[[ SOURCE EXTRACT open ]]
The men come from a variety of backgrounds, but they have two things in common; one is money (RealDolls cost roughly $6500 uncustomized, add another grand if you want a chick with a dick; I don’t know what they charge for pointy ears and green skin), and the other is arrested development. They have managed somehow to retain a child’s ability to take an inanimate toy and imbue it with life through simple imagination. Their dolls are, in a sense, teddy bears with whom they can have an ongoing relationship. And fuck. Okay, so perhaps it’s not quite the same thing as a teddy bear.
Those of us whose imaginations have atrophied with age require something a little more to bring the inanimate to life. To that end, a recent example of a non-sexual nature is instructive.
Ugobe’s baby dinosaur, Pleo, is supposed to be an emulation of Camarasaurus, though it’s more an idealization of a rather slow puppy. Making it a dinosaur is mostly a clever strategy, as it excuses Pleo’s slow movements. Still, he’s (she’s?) an impressive piece of work. What separates a creation like this from a simpler automaton is its responsiveness to stimulus, and awareness of environment. Also compelling are its subtle, random movements, creating the illusion that the robot has a mind of its own.
Here’s another vid of Pleo in which the dino approaches the edge of the table it is on. An automaton would walk right off, but not this little fellow. (Be patient; the video could use some editing, especially at the beginning.)
And here’s another from the Sacramento Area Aibo Gathering in 2007. Pleo is not as interesting in this one, as it has just hatched. Pleo is capable of learning (another difference from automatons), but isn’t that bright off the mark.
[[ SOURCE EXTRACT closed ]]
[[ RECORD EXCERPTS open ]]
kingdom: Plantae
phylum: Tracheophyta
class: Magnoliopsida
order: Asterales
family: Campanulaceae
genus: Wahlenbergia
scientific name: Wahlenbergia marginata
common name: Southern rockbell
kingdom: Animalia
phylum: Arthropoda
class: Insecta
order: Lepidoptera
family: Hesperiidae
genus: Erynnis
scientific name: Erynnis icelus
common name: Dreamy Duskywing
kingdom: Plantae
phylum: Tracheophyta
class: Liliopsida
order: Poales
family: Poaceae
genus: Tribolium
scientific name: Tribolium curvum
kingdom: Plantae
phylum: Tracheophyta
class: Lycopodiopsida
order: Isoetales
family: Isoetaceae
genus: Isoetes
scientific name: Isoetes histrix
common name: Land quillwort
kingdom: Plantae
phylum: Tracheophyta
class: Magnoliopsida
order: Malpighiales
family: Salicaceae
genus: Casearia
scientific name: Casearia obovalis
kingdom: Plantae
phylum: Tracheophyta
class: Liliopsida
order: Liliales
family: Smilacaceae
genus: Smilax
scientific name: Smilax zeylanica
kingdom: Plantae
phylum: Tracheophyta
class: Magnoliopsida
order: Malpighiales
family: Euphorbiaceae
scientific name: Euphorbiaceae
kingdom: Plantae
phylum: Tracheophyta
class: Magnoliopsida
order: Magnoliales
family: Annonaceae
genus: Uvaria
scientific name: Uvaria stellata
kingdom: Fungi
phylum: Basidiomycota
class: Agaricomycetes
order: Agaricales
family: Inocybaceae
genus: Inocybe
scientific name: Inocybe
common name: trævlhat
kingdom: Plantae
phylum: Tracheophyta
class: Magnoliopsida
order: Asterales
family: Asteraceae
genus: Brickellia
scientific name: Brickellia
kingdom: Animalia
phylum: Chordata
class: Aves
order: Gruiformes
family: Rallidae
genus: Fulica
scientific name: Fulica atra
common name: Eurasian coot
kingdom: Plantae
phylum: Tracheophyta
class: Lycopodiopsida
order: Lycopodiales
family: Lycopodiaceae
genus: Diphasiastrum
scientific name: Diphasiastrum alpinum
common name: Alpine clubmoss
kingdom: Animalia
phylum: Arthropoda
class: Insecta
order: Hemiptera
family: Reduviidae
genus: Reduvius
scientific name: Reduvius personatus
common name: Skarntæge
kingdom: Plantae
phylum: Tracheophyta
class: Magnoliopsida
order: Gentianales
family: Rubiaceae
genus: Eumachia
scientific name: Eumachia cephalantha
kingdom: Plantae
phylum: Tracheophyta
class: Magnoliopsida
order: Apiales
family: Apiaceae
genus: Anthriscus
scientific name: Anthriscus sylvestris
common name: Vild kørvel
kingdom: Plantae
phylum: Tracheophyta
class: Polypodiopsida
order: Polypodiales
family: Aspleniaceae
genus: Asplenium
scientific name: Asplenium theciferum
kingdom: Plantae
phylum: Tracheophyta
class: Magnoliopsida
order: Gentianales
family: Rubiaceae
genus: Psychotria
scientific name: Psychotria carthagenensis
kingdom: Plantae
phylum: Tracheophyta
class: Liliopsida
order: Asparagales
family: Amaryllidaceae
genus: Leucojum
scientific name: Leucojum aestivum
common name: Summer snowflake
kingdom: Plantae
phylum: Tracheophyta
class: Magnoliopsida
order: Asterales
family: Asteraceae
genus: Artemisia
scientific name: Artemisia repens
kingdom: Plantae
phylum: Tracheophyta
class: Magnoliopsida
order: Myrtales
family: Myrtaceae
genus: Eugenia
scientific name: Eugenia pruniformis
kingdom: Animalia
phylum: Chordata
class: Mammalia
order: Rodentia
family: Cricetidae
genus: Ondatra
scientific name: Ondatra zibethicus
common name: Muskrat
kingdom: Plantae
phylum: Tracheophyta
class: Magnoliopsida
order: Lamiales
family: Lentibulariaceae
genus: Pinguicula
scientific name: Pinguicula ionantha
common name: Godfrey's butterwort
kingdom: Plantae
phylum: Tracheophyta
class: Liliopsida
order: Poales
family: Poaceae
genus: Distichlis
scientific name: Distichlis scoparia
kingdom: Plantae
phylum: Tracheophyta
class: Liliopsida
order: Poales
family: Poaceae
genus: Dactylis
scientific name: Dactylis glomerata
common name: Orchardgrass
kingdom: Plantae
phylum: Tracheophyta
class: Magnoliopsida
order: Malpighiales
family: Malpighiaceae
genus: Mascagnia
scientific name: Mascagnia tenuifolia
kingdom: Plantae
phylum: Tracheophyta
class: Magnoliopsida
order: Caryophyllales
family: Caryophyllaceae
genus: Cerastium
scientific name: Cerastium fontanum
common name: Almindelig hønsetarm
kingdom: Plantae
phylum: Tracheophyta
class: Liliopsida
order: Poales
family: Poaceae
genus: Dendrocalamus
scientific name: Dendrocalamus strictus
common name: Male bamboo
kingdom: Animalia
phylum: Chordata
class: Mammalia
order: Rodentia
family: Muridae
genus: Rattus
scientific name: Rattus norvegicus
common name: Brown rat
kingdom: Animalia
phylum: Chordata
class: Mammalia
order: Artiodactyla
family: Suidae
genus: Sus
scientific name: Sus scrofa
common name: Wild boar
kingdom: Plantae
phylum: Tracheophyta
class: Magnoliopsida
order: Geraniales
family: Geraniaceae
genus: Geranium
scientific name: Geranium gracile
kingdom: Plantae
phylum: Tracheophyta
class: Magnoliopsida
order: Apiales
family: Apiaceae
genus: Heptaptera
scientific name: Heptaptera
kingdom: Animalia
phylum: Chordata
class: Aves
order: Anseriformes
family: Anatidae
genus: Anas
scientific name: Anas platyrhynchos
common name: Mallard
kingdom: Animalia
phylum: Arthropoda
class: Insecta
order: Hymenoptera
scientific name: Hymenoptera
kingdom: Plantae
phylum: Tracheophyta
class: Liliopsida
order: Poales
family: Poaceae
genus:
[[ RECORD EXCERPTS closed ]]
◆ REQUIRED ACTION 1
In the passage about lifelike dolls and the robot dinosaur Pleo, what choice is said to excuse Pleo's slow movements?
◆ REQUIRED ACTION 2
Continue the passage about lifelike dolls and the robot dinosaur Pleo from where it stops.

◆ ANSWER SECTION 1
Making it a dinosaur.

◆ ANSWER SECTION 2
Most interesting in this vid is the behaviour of the humans interacting with it, especially when it comes to gender. We tend to assume that sexbots will be female for use by males, but given the potential for emotional attachment, I wonder if women won’t be major part of this market. Judging from this video, the robot won’t even need to be that sophisticated to elicit an emotional response.
So, the technology exists now for a basic sexbot. It would be best if facial expressions at this point were kept simple, since subtle expressions are a much easier assignment than the full range of human expression. One fears that any attempt at that would be either comical, grotesque, or both.
Getting credible lip sync and voice generation for even a simple phrase like “Oh, yes, yes, yes” would be challenging, so that’s best left for later also — possibly much later if we want a robot that has an actual vocabulary, understanding of grammar, and ability to generate unique utterances. Simple recordings aren’t really an option, as they would get boring very fast, and in the absence of good lip sync would seem patently false. Better a simple vocab of sighs and grunts and oohs and such, generated in real time by a wee sampler/synthesizer, never exactly the same twice.
To avoid lewdness, I won’t go into much further detail with regard to movements, except to say the robot we’re considering is a cousin to Pleo, and likely won’t be much swifter. So initially, some things may be limited to slow and sweet rather than fast and furious. It’s unlikely early models will even be able to stand up, even though progress is being made with bipedal robots and balance.
The only thing that might scuttle this prediction for next year is price. As with any new tech, the sexbot will at first be very expensive. If it’s solely an option for people who can afford grottoes with hot pools full of actual beauties, it may have a hard time getting off the ground .
But if not next year, then soon. And the sure thing prediction for next year, of course, is that 2008 is the year Linux will finally dominate the desktop! Yay! Right. Well anyway . . .
Seasons greetings to you and yours, and best wishes for the new year, whatever it brings.